Graduates of Drug Court receive diplomas and their cases are placed in an inactive file. Before the reward initiative was begun, program participants said concrete gestures of support along the road to graduation were lacking.

"There wasn't any real positive strokes, that's why we think this idea is working pretty well," said Barry Wilen, executive director of Alcohol and Drug Recovery, a private treatment provider, and former chairman of the Substance Abuse Treatment Council of Anne Arundel.

"Some felt the court was too heavy on the sanctions and not doing enough for incentives," said Bob Burdon, president and chief executive officer of the Annapolis and Anne Arundel County Chamber of Commerce. "But incentives cost money."

It was money the largely grant-funded program didn't have.

But after attending a national conference in New Orleans in June, Drug Court administrators came back with the idea of asking the chamber of commerce to help persuade local businesses to donate rewards.

Administrators said they thought the donations would be a good way for companies to invest in the community and to help rehabilitate the kind of offender whose crimes - such as shoplifting - affect their businesses.

It was a premise that made sense to Crown Theatres and Office Depot in Annapolis Harbour Center, and to Chick-fil-A and Old Country Buffet restaurants in Annapolis.

Crown Theatres contributed movie passes. Chick-fil-A and Old Country Buffet gave meal vouchers for participants and their families. Office Depot donated diploma frames and calendars for participants to keep track of their appointments, which include court reviews, support group meetings and treatment dates.

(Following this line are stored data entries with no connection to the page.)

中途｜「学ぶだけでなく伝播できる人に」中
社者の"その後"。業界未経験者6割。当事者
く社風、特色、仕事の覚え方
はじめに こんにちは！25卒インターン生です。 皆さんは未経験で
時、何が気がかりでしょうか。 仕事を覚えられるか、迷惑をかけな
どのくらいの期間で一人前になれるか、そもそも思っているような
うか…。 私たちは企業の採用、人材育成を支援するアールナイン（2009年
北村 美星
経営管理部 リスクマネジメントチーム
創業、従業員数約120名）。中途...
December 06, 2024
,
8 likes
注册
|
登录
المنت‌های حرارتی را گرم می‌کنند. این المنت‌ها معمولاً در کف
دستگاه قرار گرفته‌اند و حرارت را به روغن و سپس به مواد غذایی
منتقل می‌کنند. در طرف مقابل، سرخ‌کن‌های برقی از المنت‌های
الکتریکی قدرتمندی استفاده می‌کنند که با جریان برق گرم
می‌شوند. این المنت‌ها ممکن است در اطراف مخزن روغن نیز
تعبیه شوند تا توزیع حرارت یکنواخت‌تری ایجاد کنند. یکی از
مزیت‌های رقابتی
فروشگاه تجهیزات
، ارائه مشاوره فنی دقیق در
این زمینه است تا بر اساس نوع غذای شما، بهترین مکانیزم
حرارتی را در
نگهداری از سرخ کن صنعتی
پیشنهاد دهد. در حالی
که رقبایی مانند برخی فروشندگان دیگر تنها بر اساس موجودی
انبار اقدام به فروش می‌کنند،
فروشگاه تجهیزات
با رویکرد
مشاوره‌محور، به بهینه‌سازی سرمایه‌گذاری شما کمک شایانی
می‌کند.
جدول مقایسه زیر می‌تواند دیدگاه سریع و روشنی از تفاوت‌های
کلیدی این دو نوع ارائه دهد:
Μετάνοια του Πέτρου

"For many people, even these simple items have given them the tools to get back in the job force," said Office Depot manager Andrew Wright, who added that his store would consider hiring graduates, a consideration Drug Court officials say other businesses have expressed.

"It's advantageous for us to be involved in rehabilitating first-time offenders," Wright said.

Simpson, the county's Drug Court coordinator, remembers a young man's tears two months ago during graduation after he was given a pair of movie tickets.

"He was a young married man with a heroin addiction," Simpson recalled. "We gave him the tickets and he started to cry. He had struggled a lot."

Drug Court officials said they hope the incentives help the program further reduce recidivism rates. Ten percent of the 160 people who graduated from Drug Court in 1999 were rearrested within a year, according to the state's attorney's office. Of the 358 people who were eligible for the program in 1999 but declined to participate, 46 percent were rearrested.